- Questions à traiter -
**A.** Recopiez sans rien changer le passage de l'extrait sur l'Iran et les pays arabes qui commence aux mots « La réplique du » et s'arrête après « George W. Bush. ».
**B.** Poursuivez l'extrait sur l'Iran et les pays arabes à partir de sa dernière phrase.

- Extrait du texte -
Dans le contexte de la guerre de Gaza en décembre 2008-janvier 2009, Hosni Moubarak, président de l’Égypte, participant à la réunion des dirigeants arabes au Koweït, a accusé l’Iran d’exploiter un différend propre aux Arabes. Son ministre des Affaires étrangères a aussi dénoncé le rôle de l’Iran comme faiseur de troubles dans cette guerre.10 Dans la même veine, Jamal Moubarak, le fils du président égyptien, vice-secrétaire général et président du comité politique du parti de son père, a parlé de la nécessité d’une action commune et sévère par les Arabes contre la présence et l’ingérence de l’Iran dans les questions régionales, notamment pa-lestinienne.11

L’Iran a même failli trouver un ami en Fouad Siniora, Premier ministre libanais, dont le pays est l’un des plus grands récipiendaires de la largesse de la République islamique, d’autant plus que l’aide de l’Iran vise à éliminer les effets de l’agression sioniste contre le Liban en juillet 2006, affirme l’ambassadeur iranien au Liban. Les projets iraniens incluent la reconstruction des ponts, routes, hôpitaux, écoles et cliniques, aussi bien que l’approvisionnement en électricité des villages endommagés dans la guerre. Hessam Khoshnevis, l’envoyé spécial du président Ahmadinejad pour la reconstruction du Liban, a confirmé le lancement des projets de reconstruction au Liban, en dépit de toute difficulté. L’Iran avait promis de reconstruire 63 villages, ajoutant que l’Iran a également fini la reconstruction de 149 écoles, 50 mosquées et d’autres lieux religieux. Khoshnevis a déclaré que l’Iran s’est engagé à réaliser 1,032 projets de reconstruction au Liban, notant que jusqu’ici 704 plans ont déjà été éla­borés. Il a déclaré de surcroît que l’on estime le coût des projets entre $35 millions et $50 millions. L’ambassadeur iranien a également mentionné que son pays n’a pas placé un plafond à son aide aux pays des cèdres, ajoutant que Téhéran est disposé à travailler pour renforcer la coopération bilatérale dans les domaines politiques, éco­nomiques, sociaux et culturels. Il a remercié le gouvernement pour sa coopération en permettant à l’Iran d’aider à éliminer les effets de l’agression sioniste !12

La réplique du Premier ministre Fouad Siniora aux efforts iraniens de recons­truire au Liban se résume à une accusation envers la délégation iranienne cou­pable de ne pas avoir coordonné son travail avec son gouvernement. Il a décliné l’invitation de la délégation iranienne, à inaugurer une des écoles reconstruites par l’Iran.13

L’inquiétude arabe face au « danger iranien » a pris de nouvelles dimensions depuis l’arrivée au pouvoir de Barack Obama et l’abandon de la posture belli­queuse néoconservatrice de George W. Bush.

- Données à examiner -

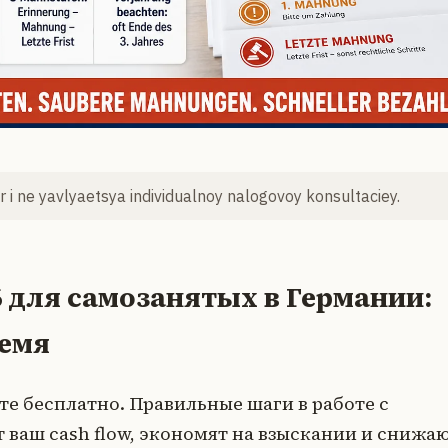
 i ne yavlyaetsya individualnoy nalogovoy konsultaciey.
 для самозанятых в Германии:
ремя
те бесплатно. Правильные шаги в работе с
ваш cash flow, экономят на взыскании и снижа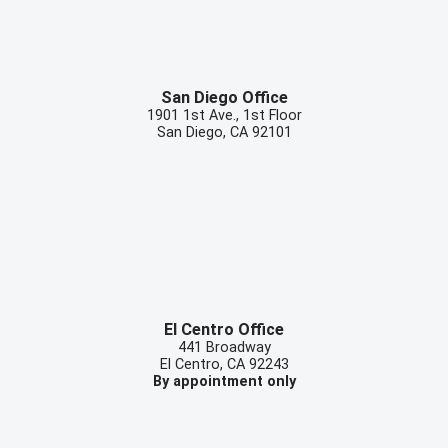
San Diego Office
1901 1st Ave., 1st Floor
San Diego
,
CA
92101
El Centro Office
441 Broadway
El Centro
,
CA
92243
By appointment only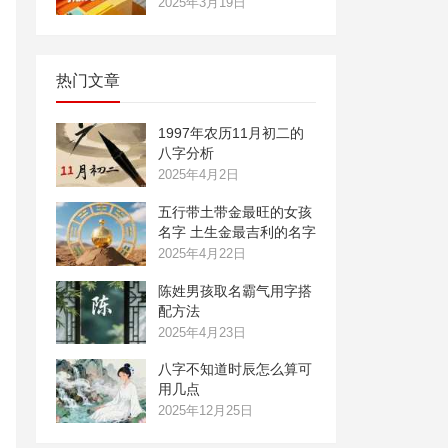
2025年3月19日
热门文章
1997年农历11月初二的
八字分析
2025年4月2日
五行带土带金最旺的女孩
名字 土生金最吉利的名字
2025年4月22日
陈姓男孩取名霸气用字搭
配方法
2025年4月23日
八字不知道时辰怎么算可
用几点
2025年12月25日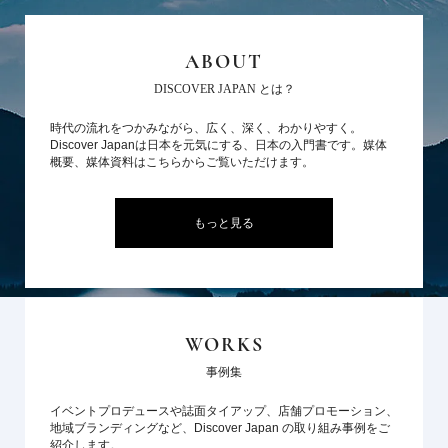
ABOUT
DISCOVER JAPAN とは？
時代の流れをつかみながら、広く、深く、わかりやすく。
Discover Japanは日本を元気にする、日本の入門書です。媒体
概要、媒体資料はこちらからご覧いただけます。
もっと見る
WORKS
事例集
イベントプロデュースや誌面タイアップ、店舗プロモーション、
地域ブランディングなど、Discover Japan の取り組み事例をご
紹介します。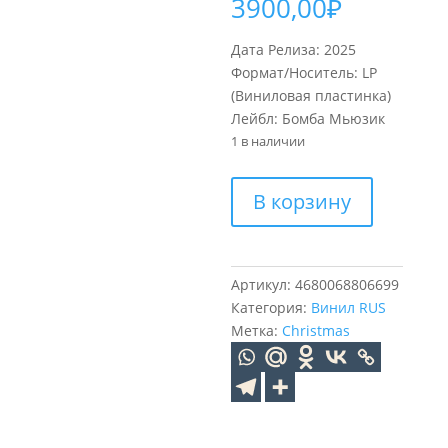
3900,00
₽
Дата Релиза: 2025
Формат/Носитель: LP
(Виниловая пластинка)
Лейбл: Бомба Мьюзик
1 в наличии
Количество
В корзину
товара
Новогодний
Сборник
Песни
Артикул:
4680068806699
Для
Категория:
Винил RUS
Хорошего
Метка:
Christmas
Настроения
(Crystal
Blue)
(LP)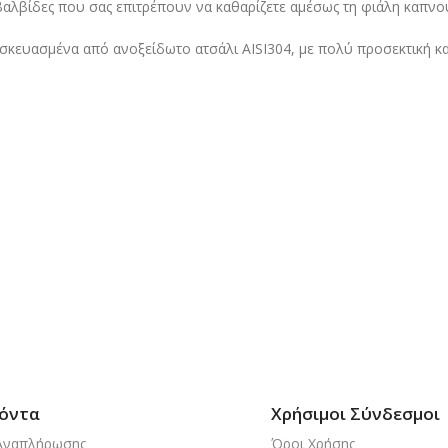
αλβίδες που σας επιτρέπουν να καθαρίζετε αμέσως τη φιάλη καπνού,
ατασκευασμένα από ανοξείδωτο ατσάλι AISI304, με πολύ προσεκτική 
όντα
Χρήσιμοι Σύνδεσμοι
Αναπλήρωσης
Όροι Χρήσης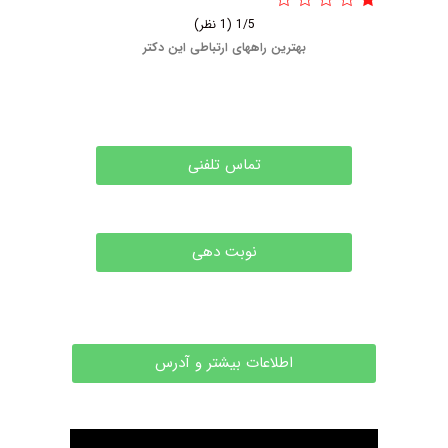
1/5
(1 نظر)
بهترین راههای ارتباطی این دکتر
تماس تلفنی
نوبت دهی
اطلاعات بیشتر و آدرس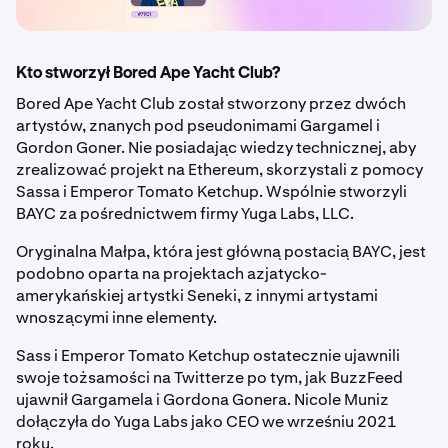
Kto stworzył Bored Ape Yacht Club?
Bored Ape Yacht Club został stworzony przez dwóch
artystów, znanych pod pseudonimami Gargamel i
Gordon Goner. Nie posiadając wiedzy technicznej, aby
zrealizować projekt na Ethereum, skorzystali z pomocy
Sassa i Emperor Tomato Ketchup. Wspólnie stworzyli
BAYC za pośrednictwem firmy Yuga Labs, LLC.
Oryginalna Małpa, która jest główną postacią BAYC, jest
podobno oparta na projektach azjatycko-
amerykańskiej artystki Seneki, z innymi artystami
wnoszącymi inne elementy.
Sass i Emperor Tomato Ketchup ostatecznie ujawnili
swoje tożsamości na Twitterze po tym, jak BuzzFeed
ujawnił Gargamela i Gordona Gonera. Nicole Muniz
dołączyła do Yuga Labs jako CEO we wrześniu 2021
roku.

- Liste des réponses -
**A.**
La réplique du Premier ministre Fouad Siniora aux efforts iraniens de recons­truire au Liban se résume à une accusation envers la délégation iranienne cou­pable de ne pas avoir coordonné son travail avec son gouvernement. Il a décliné l’invitation de la délégation iranienne, à inaugurer une des écoles reconstruites par l’Iran.13

L’inquiétude arabe face au « danger iranien » a pris de nouvelles dimensions depuis l’arrivée au pouvoir de Barack Obama et l’abandon de la posture belli­queuse néoconservatrice de George W. Bush.

**B.**
 

L’élément Barack Obama

Dès son élection, Barack Obama a promis de rencontrer les dirigeants iraniens sans conditions préalables pour mettre terme aux trois décennies d’hostilité mu­tuelle. Certains propos et démarches du président Barack Obama laissent planent le doute sur le bien-fondé de l’optimisme associé à sa vraie intention. Le choix de Dennis Ross et d’autres fonctionnaires, qui ont dans le passé exprimé des opinions bellicistes sur l’Iran, comme responsables du dossier iranien, et l’utilisation de certain langage de l’ère Bush ayant trait à la poursuite d’un programme nucléaire militaire par l’Iran, rendent les officiels du gouvernement et analystes iraniens suspicieux au sujet des motifs américains.et la pertinence du vent de changement qui vient de Washington. Barack Obama articule sa pensée de plus en plus sur la « menace iranienne » comme élément justifiant la continuation du travail sur le système anti-missile en Europe lancé par le président Bush.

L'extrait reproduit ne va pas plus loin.